### The exercise
Extract from the entries every line that contains the string "values", matching case exactly.

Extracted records
┄┄┄┄┄┄
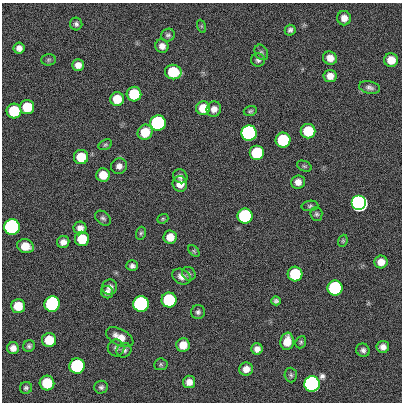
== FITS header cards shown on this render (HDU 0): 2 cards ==
NAXIS1  =                  400
NAXIS2  =                  400

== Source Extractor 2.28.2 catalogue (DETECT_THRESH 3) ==
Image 400 x 400 px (HDU 0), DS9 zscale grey, 1 PNG px = 1 image px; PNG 404 x 404 px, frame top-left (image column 1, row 400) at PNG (2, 3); each listed source drawn as its Kron ellipse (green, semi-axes under 4 px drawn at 4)
Background 0.343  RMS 33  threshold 100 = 3 sigma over >= 5 px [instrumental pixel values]
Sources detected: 87; all 87 listed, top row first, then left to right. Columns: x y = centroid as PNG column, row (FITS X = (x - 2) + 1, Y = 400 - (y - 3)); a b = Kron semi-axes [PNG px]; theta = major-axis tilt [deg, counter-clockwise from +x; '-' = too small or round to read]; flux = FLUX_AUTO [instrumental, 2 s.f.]
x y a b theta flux
344 18 7 7 - 1.6e+04
76 24 6 6 - 6.0e+03
201 26 6 4 -71 3.1e+03
290 30 5 5 - 6.4e+03
168 35 7 6 - 5.3e+03
162 46 7 6 - 1.3e+04
19 48 6 5 - 1.2e+04
261 52 8 6 -59 5.1e+03
330 58 7 6 - 1.8e+04
48 60 7 5 2 4.3e+03
258 60 7 6 - 6.2e+03
391 60 7 7 - 3.2e+04
78 65 6 6 - 1.4e+04
173 72 8 7 - 1.2e+05
330 76 6 6 - 1.9e+04
369 87 10 6 -13 8.5e+03
134 94 7 7 - 1.2e+05
117 99 7 7 - 4.7e+04
27 107 7 7 - 7.2e+04
203 108 7 7 - 3.9e+04
214 109 7 7 - 1.3e+04
14 111 7 7 - 1.2e+05
250 111 6 5 - 3.9e+03
158 123 7 7 - 1.0e+06
308 131 7 7 - 9.1e+04
145 132 8 7 - 5.1e+04
249 133 7 7 - 3.5e+06
283 140 7 7 - 2.1e+05
105 145 7 5 30 3.7e+03
257 153 7 7 - 2.1e+05
81 157 7 7 - 5.7e+04
119 166 8 7 - 1.1e+04
304 166 8 5 -24 4.0e+03
103 175 7 6 - 3.5e+04
180 176 7 6 - 8.3e+03
298 182 7 6 - 1.5e+04
180 184 8 7 - 2.4e+04
359 203 7 7 - 1.1e+07
310 206 8 5 8 4.5e+03
316 214 7 6 - 4.8e+03
245 216 7 7 - 5.4e+05
103 218 9 6 -38 6.4e+03
163 219 6 4 21 3.0e+03
12 227 7 7 - 2.9e+06
80 228 6 6 - 1.2e+04
141 233 6 5 - 3.8e+03
170 237 6 6 - 2.8e+04
82 239 7 7 - 7.7e+04
343 241 6 4 70 3.2e+03
63 242 6 6 - 1.3e+04
25 246 8 7 - 3.7e+04
194 251 7 4 -45 3.1e+03
381 262 6 6 - 2.0e+04
132 266 6 5 - 7.1e+03
189 274 7 6 - 5.2e+03
295 274 7 7 - 1.4e+05
181 276 9 7 -30 1.4e+04
110 287 8 7 - 9.6e+03
335 288 7 7 - 5.6e+05
107 292 6 6 - 8.5e+03
169 300 7 7 - 3.1e+05
276 301 5 4 - 5.3e+03
52 304 8 7 - 6.1e+05
141 304 7 7 - 2.1e+06
18 306 7 7 - 5.0e+04
198 312 7 7 - 6.2e+03
120 337 15 8 -28 2.5e+04
49 340 7 7 - 4.8e+04
287 341 9 6 81 3.4e+04
301 342 6 5 - 3.8e+03
183 345 7 6 - 2.8e+04
29 346 6 5 - 5.9e+03
383 347 6 6 - 1.2e+04
13 348 6 6 - 1.3e+04
116 348 8 8 - 8.0e+03
257 349 6 5 - 1.2e+04
124 350 7 7 - 6.6e+03
363 350 7 6 - 7.8e+03
161 364 7 6 - 4.1e+03
77 366 7 7 - 5.2e+05
246 369 7 6 - 1.6e+04
291 375 7 6 - 5.1e+03
189 382 6 6 - 1.6e+04
47 383 7 7 - 9.9e+04
312 384 8 7 - 5.5e+06
101 387 7 6 - 5.6e+03
26 388 6 6 - 4.9e+03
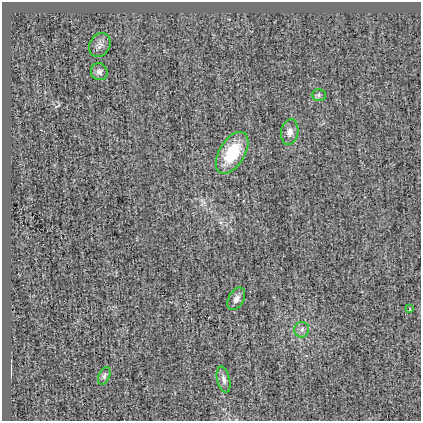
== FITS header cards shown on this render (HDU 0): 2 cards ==
NAXIS1  =                  419
NAXIS2  =                  419

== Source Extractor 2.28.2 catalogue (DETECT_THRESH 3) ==
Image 419 x 419 px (HDU 0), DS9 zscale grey, 1 PNG px = 1 image px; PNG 423 x 423 px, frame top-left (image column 1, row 419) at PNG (2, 2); each listed source drawn as its Kron ellipse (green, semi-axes under 4 px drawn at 4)
Background -5.58e-04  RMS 0.031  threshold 0.0927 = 3 sigma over >= 5 px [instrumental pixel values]
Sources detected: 10; all 10 listed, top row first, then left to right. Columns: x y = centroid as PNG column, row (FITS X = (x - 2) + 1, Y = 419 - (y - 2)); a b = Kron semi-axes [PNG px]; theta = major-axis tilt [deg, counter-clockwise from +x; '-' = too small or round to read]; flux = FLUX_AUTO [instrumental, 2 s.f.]
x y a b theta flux
100 45 13 10 59 10
99 72 9 8 - 8.1
319 95 7 6 - 5.1
290 132 13 8 80 14
232 153 23 13 59 89
236 299 12 7 61 11
410 309 4 2 - 1.6
302 330 8 7 - 8.2
104 376 9 5 67 5.6
224 380 13 6 -76 10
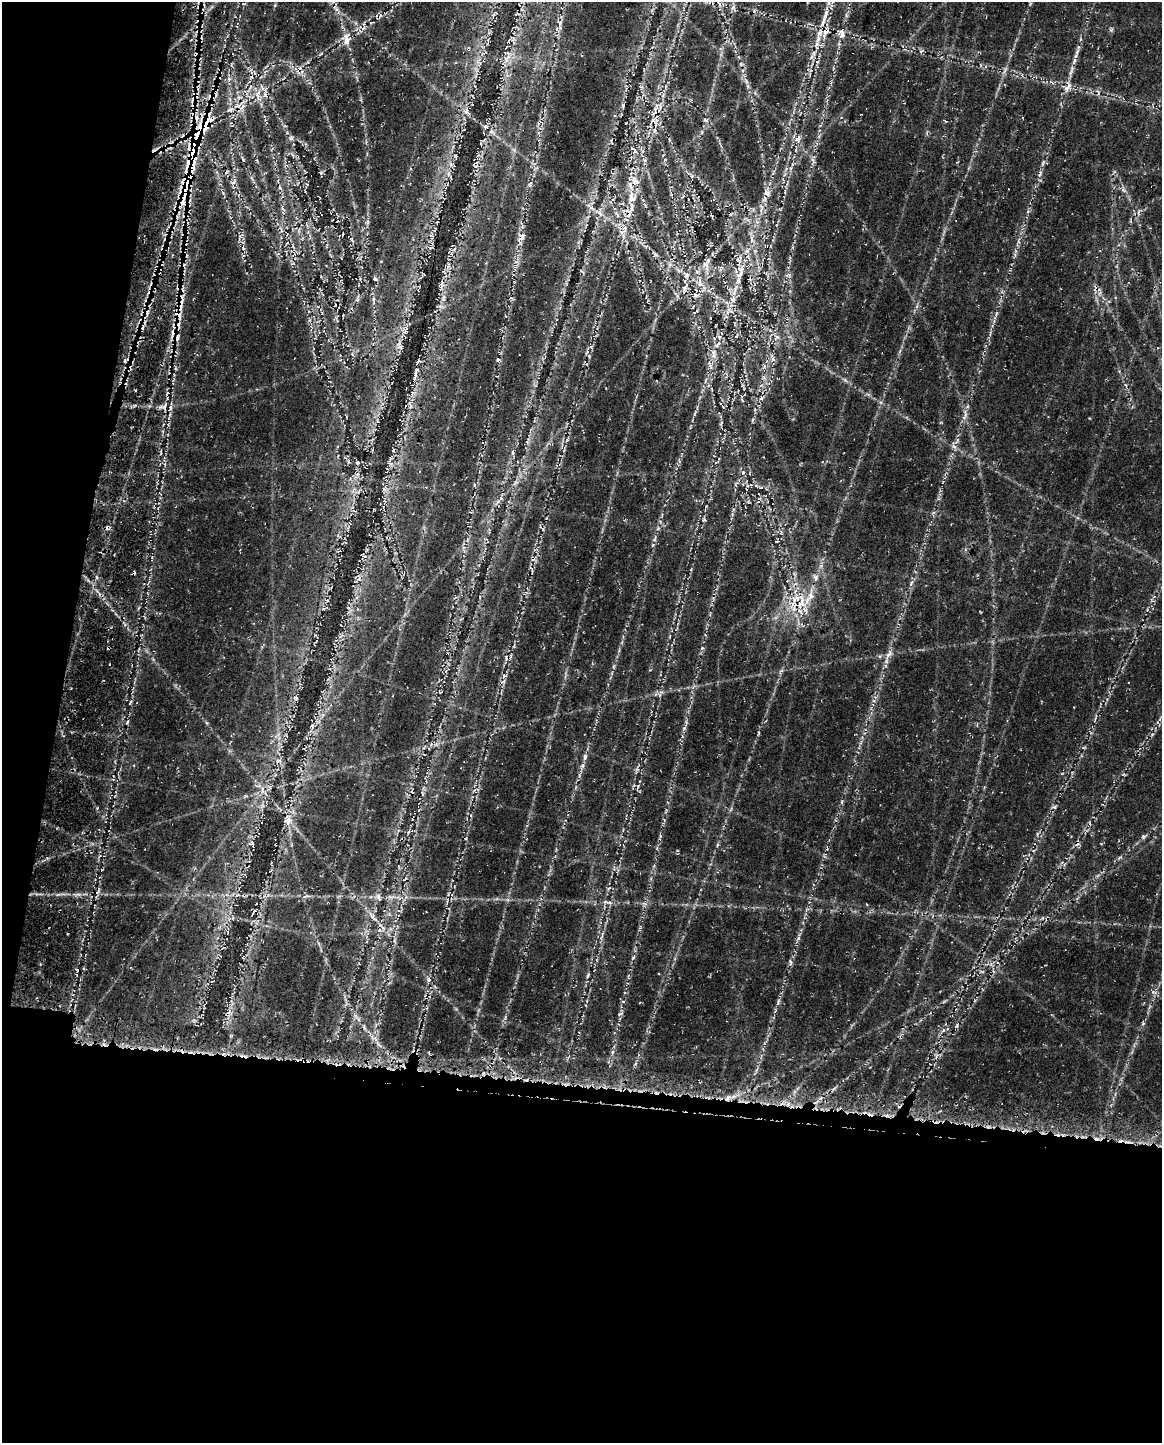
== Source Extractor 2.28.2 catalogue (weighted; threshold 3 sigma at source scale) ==
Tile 9 of 4 x 3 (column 1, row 3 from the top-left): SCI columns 157-1316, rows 408-1848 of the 4964 x 5196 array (HDU 1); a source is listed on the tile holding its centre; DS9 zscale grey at full resolution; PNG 1164 x 1445 px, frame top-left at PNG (2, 2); no overlay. Shown black and unused: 30% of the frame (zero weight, under 3 of 4 exposures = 14% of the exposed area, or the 3 px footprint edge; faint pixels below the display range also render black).
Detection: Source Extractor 2.28.2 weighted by HDU 2 'WHT'; one run over the whole footprint, this tile lists its part. Background 0.0396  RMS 0.0057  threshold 0.0256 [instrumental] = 3 sigma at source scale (4.5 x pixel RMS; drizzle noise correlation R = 1.50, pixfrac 1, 0.0396/0.0396 arcsec/px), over >= 5 px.
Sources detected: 234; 39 cosmic-ray / hot-pixel residue — not listed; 24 inside a brighter listed object's ellipse — not listed separately; the other 171 listed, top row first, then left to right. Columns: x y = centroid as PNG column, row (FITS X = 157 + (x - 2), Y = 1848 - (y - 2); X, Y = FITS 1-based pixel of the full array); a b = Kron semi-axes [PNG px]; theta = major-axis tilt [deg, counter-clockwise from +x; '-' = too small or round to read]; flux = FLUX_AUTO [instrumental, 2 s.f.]
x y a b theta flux
733 8 10 6 -79 1.7
846 15 6 4 -72 0.96
824 18 36 6 71 11
560 23 10 6 75 2.3
809 24 6 4 16 1
842 34 13 10 -85 4.8
347 39 18 9 86 6.2
921 51 7 5 75 1.1
321 54 5 3 - 0.62
811 57 7 5 90 1.7
507 59 16 8 59 4.9
1074 61 11 5 61 2.3
741 64 6 4 -18 0.86
1004 71 9 4 61 1.7
229 79 5 5 - 1.2
746 81 11 4 -58 2
1051 82 7 4 -32 1.2
250 87 6 4 71 1
640 87 8 3 -31 1
1068 87 18 8 62 4.8
1098 92 9 4 -80 1.3
246 93 10 4 -56 1.6
258 94 13 7 75 4.8
623 105 7 5 85 1
657 106 16 6 52 4.3
230 109 9 4 18 1.6
467 112 11 8 -51 2.9
706 120 7 5 -16 1
945 121 5 3 - 0.62
626 123 3 2 - 0.44
207 125 25 8 65 14
655 130 9 4 90 1.7
492 132 13 5 -32 2.6
291 138 8 7 - 1.7
798 138 14 8 70 3.6
634 150 12 6 -58 2.9
456 156 6 3 -81 0.58
243 159 10 3 -61 0.91
813 159 11 6 76 2.2
194 163 26 4 81 9.9
476 166 9 6 5 1.5
226 172 7 4 47 0.82
321 173 6 5 - 0.9
449 174 12 5 -73 2
1040 174 12 4 66 1.7
692 176 6 4 -89 0.92
635 181 15 9 -56 5.3
233 182 12 6 45 2.1
530 184 10 5 -85 1.5
280 187 9 5 -56 1.5
1123 190 7 4 -70 1.3
767 192 12 8 -58 3.2
631 197 16 9 -77 5.7
183 203 8 6 -79 3
645 205 8 3 -59 0.85
590 207 15 5 -36 3
761 208 14 5 90 3.2
1028 211 6 4 19 0.81
1138 213 8 4 88 1.4
332 220 3 2 - 0.52
367 222 8 4 71 1.2
281 230 10 3 -65 1
622 232 18 12 -69 7.5
432 235 8 2 -22 0.66
522 237 12 9 58 3.3
752 240 10 5 -79 2.6
431 248 8 5 9 1.4
655 254 7 5 -42 1.1
381 261 4 2 - 0.38
706 264 20 8 84 5.5
515 269 9 4 82 1.5
741 271 22 10 73 9
686 274 13 8 -47 4.1
789 275 8 6 0 1.5
375 279 7 4 -36 0.93
700 283 18 8 -77 6
441 285 14 5 85 2.6
685 288 10 6 53 2.1
1099 290 7 6 - 1.6
695 295 7 5 -15 1.4
443 298 13 5 -87 2.6
357 299 6 4 -72 0.95
373 299 6 4 89 0.96
733 299 13 8 81 4.9
996 314 6 4 72 0.87
178 316 13 9 -70 5.7
405 332 7 5 18 1.4
736 336 9 4 51 1.2
177 337 14 7 60 4
777 337 7 6 - 2
591 347 6 4 19 0.87
713 352 8 6 -57 2.4
589 356 6 4 -71 0.89
772 358 14 5 -69 2.5
498 360 5 5 - 1.2
710 365 13 4 -66 2.2
415 374 20 5 77 3.8
763 377 7 4 -72 1.2
706 380 6 4 71 0.91
136 390 3 2 - 0.71
168 393 5 3 - 0.69
761 398 6 5 - 1.2
170 408 10 6 76 2.2
965 415 19 5 -90 3.5
752 420 6 4 86 0.82
957 440 10 3 61 1.7
954 446 9 5 -44 1.8
513 453 6 4 -71 0.86
716 462 4 3 - 0.67
743 472 6 3 19 0.72
515 483 9 4 58 1.5
736 485 8 4 -89 1
501 498 5 4 - 0.84
704 520 6 5 - 0.98
655 539 10 4 76 1.6
536 550 8 4 10 1.1
464 551 6 4 -48 1.2
96 577 6 3 -72 0.79
359 577 13 5 -57 2.3
816 577 10 8 87 2.6
911 583 9 4 61 1.4
801 602 29 12 78 19
341 636 9 3 45 1.3
702 648 6 4 42 0.84
888 654 18 7 60 4.1
614 666 6 4 86 0.82
504 676 9 6 62 1.8
296 698 6 4 -47 0.85
874 701 6 4 -19 0.84
130 702 9 3 67 0.84
1160 719 9 4 66 1.2
1095 720 9 3 77 1.1
312 726 6 5 - 1.1
684 728 6 5 - 1.1
759 733 5 3 - 0.61
585 757 10 5 78 2.2
637 769 6 6 - 1.4
1124 774 5 3 - 0.68
475 791 8 5 -42 1.4
422 793 6 4 -71 0.84
842 802 6 4 89 0.73
1054 807 6 5 - 1.1
288 820 17 12 89 6.8
1089 823 6 4 -69 0.78
1143 837 7 6 - 1.3
251 843 8 4 15 1.2
717 845 6 3 71 0.77
98 891 11 3 58 1.1
237 895 8 4 21 1.4
391 897 16 6 -1 4
609 902 8 3 -19 1.2
381 926 19 5 -43 4.5
602 936 12 3 75 1.4
798 938 7 5 62 1.2
633 958 8 4 55 1
790 962 10 4 -85 1.2
40 964 3 3 - 0.7
588 976 7 3 71 0.97
428 979 9 7 -65 2
1154 992 10 5 -9 1.7
623 1001 6 4 -19 0.69
778 1002 12 4 75 1.8
620 1014 8 3 31 0.82
358 1019 12 4 -56 2.4
1143 1024 6 4 21 0.8
944 1030 7 5 39 1.5
374 1038 13 6 -23 2.9
429 1052 4 3 - 0.74
612 1052 8 3 71 1.3
937 1056 10 5 73 1.9
727 1098 9 5 67 2.1
Overlapping masked pixels (flux is a lower limit): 12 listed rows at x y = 230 109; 207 125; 194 163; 183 203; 178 316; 177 337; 415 374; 170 408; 801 602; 288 820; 381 926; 727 1098
Unlisted compact peaks at least as high as the median listed source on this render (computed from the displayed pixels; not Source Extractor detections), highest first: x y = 1111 30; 505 1018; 448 267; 384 489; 349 608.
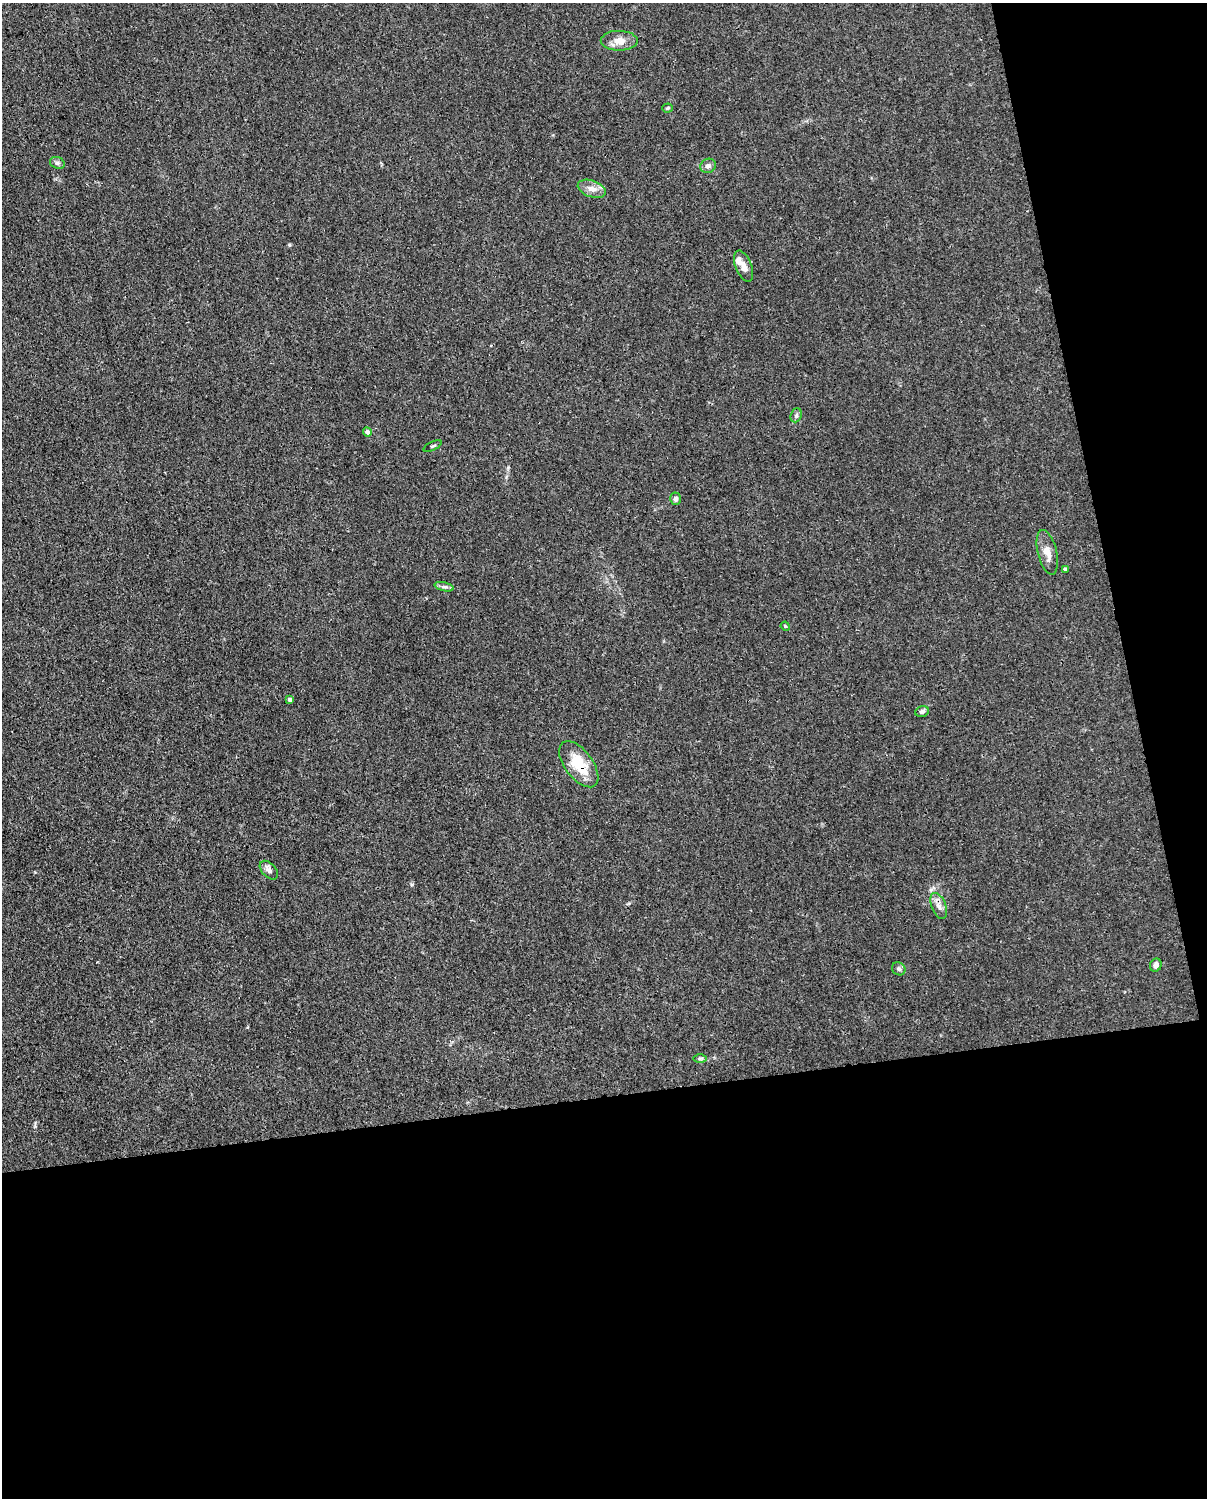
┄┄┄┄┄┄
### Response to the exercise
Background 0.343  RMS 33  threshold 100 = 3 sigma over >= 5 px [instrumental pixel values]
Background -5.58e-04  RMS 0.031  threshold 0.0927 = 3 sigma over >= 5 px [instrumental pixel values]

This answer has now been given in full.